Transcribed page contents
# # # # #

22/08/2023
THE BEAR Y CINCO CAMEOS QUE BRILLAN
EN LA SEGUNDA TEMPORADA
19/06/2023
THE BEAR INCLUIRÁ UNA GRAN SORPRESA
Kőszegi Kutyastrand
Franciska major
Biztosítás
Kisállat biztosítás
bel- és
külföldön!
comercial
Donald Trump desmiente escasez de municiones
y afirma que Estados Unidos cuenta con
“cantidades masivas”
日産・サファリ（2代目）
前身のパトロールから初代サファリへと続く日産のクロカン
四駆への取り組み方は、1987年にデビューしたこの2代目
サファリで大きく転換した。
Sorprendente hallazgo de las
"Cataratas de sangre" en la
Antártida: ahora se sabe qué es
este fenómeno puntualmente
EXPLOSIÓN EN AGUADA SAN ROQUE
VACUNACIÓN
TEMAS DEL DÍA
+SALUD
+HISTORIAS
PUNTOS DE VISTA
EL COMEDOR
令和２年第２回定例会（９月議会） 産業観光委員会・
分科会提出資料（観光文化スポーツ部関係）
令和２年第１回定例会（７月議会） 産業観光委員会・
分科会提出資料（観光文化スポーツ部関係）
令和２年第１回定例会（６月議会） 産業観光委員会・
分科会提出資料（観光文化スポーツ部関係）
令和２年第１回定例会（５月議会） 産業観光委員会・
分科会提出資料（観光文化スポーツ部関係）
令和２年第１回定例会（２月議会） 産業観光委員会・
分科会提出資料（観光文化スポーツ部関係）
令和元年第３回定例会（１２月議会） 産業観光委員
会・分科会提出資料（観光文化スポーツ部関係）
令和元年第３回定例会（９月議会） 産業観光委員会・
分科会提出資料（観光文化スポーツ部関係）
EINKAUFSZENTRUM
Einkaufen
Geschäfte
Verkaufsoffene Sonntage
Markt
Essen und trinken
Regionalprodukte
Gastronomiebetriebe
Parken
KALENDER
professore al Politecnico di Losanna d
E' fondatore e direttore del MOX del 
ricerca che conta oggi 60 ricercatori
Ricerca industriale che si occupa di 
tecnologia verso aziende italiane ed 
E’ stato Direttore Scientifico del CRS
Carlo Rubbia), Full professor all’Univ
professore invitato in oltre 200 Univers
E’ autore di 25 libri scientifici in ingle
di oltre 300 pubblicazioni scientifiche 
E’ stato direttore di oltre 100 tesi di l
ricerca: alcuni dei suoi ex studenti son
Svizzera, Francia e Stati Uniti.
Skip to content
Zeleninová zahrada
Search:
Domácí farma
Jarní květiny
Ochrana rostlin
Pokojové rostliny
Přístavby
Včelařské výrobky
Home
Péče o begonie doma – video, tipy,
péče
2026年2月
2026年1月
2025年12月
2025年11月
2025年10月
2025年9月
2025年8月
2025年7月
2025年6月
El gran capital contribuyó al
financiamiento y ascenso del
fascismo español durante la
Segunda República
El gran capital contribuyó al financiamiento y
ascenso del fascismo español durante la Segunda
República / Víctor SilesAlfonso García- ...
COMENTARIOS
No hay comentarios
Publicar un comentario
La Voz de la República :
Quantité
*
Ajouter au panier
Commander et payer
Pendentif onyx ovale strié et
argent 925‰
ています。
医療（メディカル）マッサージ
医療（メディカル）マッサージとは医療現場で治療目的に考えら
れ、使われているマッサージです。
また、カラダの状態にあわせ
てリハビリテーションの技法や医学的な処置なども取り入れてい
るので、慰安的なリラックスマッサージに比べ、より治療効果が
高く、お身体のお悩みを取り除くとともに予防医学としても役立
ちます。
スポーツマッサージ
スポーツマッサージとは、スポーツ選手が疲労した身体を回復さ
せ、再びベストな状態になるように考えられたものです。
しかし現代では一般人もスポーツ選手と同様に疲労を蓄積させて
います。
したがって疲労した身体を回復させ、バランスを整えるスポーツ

# # # # #

### Work item
Every line in the records above that contains the word "contribuyó" should be copied out.

### Answer area
El gran capital contribuyó al
El gran capital contribuyó al financiamiento y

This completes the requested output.